Page 1 of 1

stuck on transfer can't leave 3 way

PostPosted: Wed Feb 21, 2018 1:43 am
by alo
I hope this isn't a duplicate post. I searched pretty thoroughly and didn't see the exact post.

Recently we have run into issues with leaving a threeway call. it occurs when an agent transfers a call. we have noticed this happen when transferring both externally and internally to another agent. Using both the local closer button, using the custom transfer button and manually typing the number.

Basically the agent remains on the call with the customer and third party even after pressing leave three way.

I have made sure the asterisk version matches whats in the server section.

I adjusted my apache server-tuning because I heard that might cause it. no luck there.

StartServers 450
MinSpareServers 250
MaxSpareServers 500
ServerLimit 768
MaxClients 768

Anybody seeing this or have any recommendations?

I thought I saw that sometimes using an internal local IP when installing vicidial on vicibox had something to do with this but Not sure what it would be.

Vicibox 8.0.1
VERSION: 2.14-656a
BUILD: 180215-1318
SVN 2918
DB Schema Version: 1536
Asterisk 11.25.3-vici
Single server DB/Web/dialer
25 agents
webrtc Viciphone

Re: stuck on transfer can't leave 3 way

PostPosted: Wed Feb 21, 2018 6:03 am
by mflorell
How frequently does this issue happen?

What does the web browsers' console show when this happens?

Re: stuck on transfer can't leave 3 way

PostPosted: Wed Feb 21, 2018 11:21 am
by ed123
Please post your carrier settings. We encountered like this one before.

Re: stuck on transfer can't leave 3 way

PostPosted: Wed Feb 21, 2018 11:49 am
by williamconley
Also post your asterisk version from astguiclient.conf.

Was this system upgraded from a prior version?

Re: stuck on transfer can't leave 3 way

PostPosted: Thu Feb 22, 2018 12:04 am
by alo
When its happening it happens randomly but frequently. Perhaps when the systems under more load?
I will be checking the web browsers (chrome) console and will update when I can.
Its hard distinguishing user error from the actual problem so I need to catch an agent while I am watching to make sure they did it correctly :)
Also I need to make sure its not the external number not connecting, thats a different deal the agents get confused by if the transfer just isn't answering.

Upgraded from Asterisk 11.25.1-vici to Asterisk 11.25.3-vici
I did run install.pl --copy_sample_conf_files --no-prompt --asterisk_version=11.25 after upgrade.
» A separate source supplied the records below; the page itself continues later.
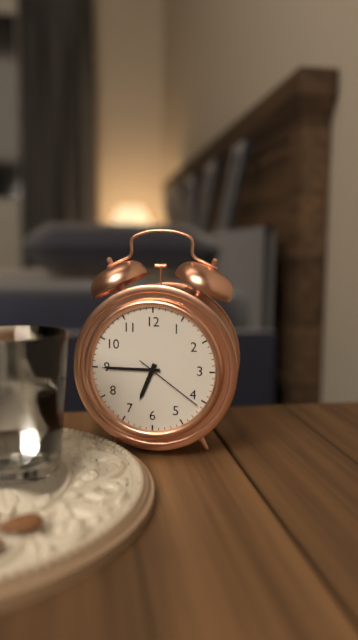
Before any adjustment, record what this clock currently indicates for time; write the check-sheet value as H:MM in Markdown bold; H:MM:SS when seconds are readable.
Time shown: **6:45:21**
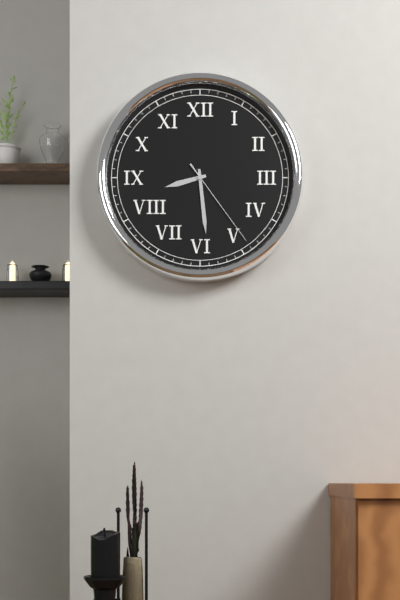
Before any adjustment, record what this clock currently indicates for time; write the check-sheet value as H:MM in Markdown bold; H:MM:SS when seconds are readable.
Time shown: **8:29:24**
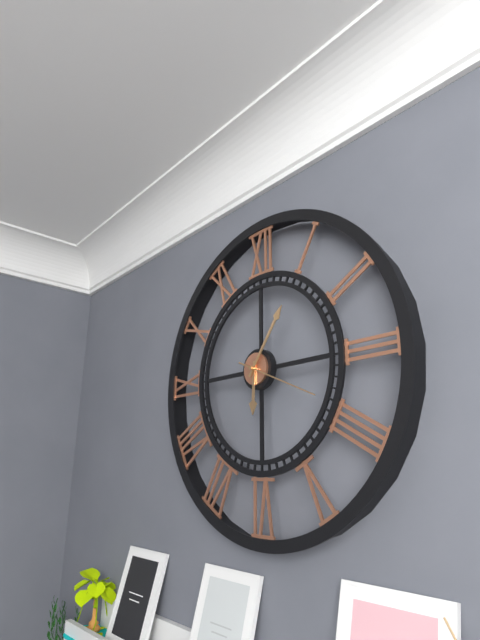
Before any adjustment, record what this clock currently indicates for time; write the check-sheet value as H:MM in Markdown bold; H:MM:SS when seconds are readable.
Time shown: **6:06:19**
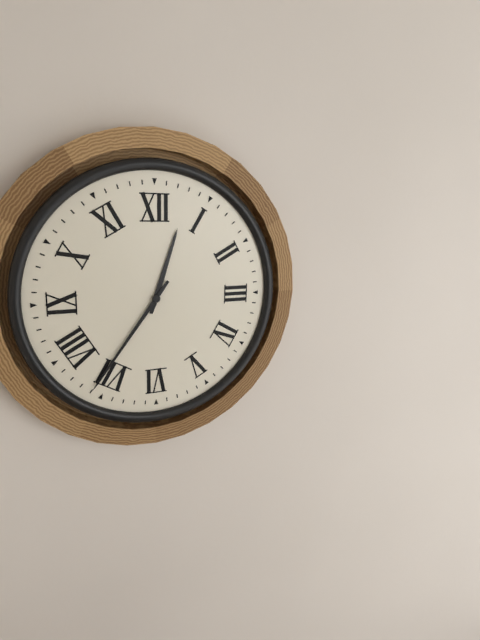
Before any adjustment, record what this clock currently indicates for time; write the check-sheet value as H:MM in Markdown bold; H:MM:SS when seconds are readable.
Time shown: **12:36**
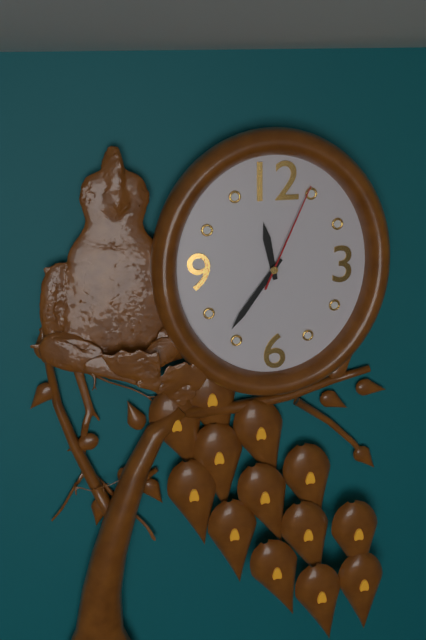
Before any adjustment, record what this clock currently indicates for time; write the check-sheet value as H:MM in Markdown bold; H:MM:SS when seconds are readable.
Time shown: **11:36:04**
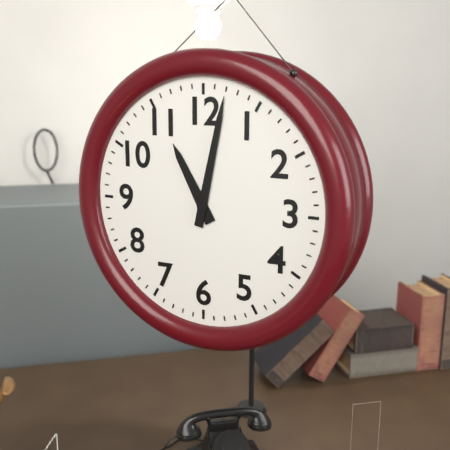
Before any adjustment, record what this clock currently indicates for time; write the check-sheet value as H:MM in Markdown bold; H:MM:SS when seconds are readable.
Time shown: **11:02**
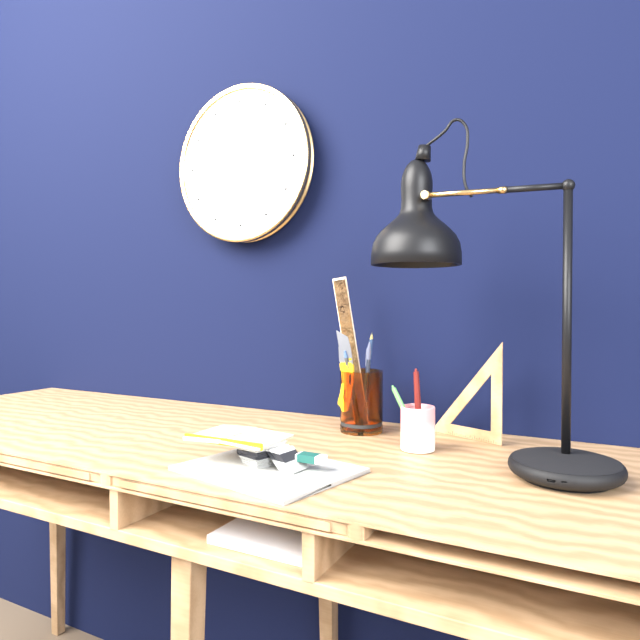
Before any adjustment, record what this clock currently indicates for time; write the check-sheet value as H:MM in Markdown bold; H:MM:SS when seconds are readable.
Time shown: **6:10**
Maybe I should have done --asterisk_version=11.25.3?

# Asterisk version VICIDIAL is installed for
VARasterisk_version => 11.25


[ACCT1]
allow=ulaw
type=friend
host=XXX.XXX.XX.XXX
dtmfmode=rfc2833
context=trunkinbound
port=5060

exten => _91NXXNXXXXXX,1,AGI(agi://127.0.0.1:4577/call_log)
exten => _91NXXNXXXXXX,2,Dial(${ACCT1}/${EXTEN:1},,To)
exten => _91NXXNXXXXXX,3,Hangup

Re: stuck on transfer can't leave 3 way

PostPosted: Thu Feb 22, 2018 12:49 am
by williamconley
Code: Select all
Enter the Asterisk version that you are installing VICIDIAL for
(value should be only one of the options below:)
 1.2
 1.4
 1.8
 11.X
 13.X
Enter asterisk version or press enter for default: [11]


I do not see "11.25" in the list of "should be only one of the options below". Do you? 8-)

Note that when you change to 11.X, you will need to reboot (or kill any screens running with "11.25" which likely won't match) and probably for your dialplan to reload. (System settings has an option to force reload ... or you can just change something like a phone or carrier).

Re: stuck on transfer can't leave 3 way

PostPosted: Thu Mar 22, 2018 11:18 am
by alo
Okay, I have been Troubleshooting this for a bit now.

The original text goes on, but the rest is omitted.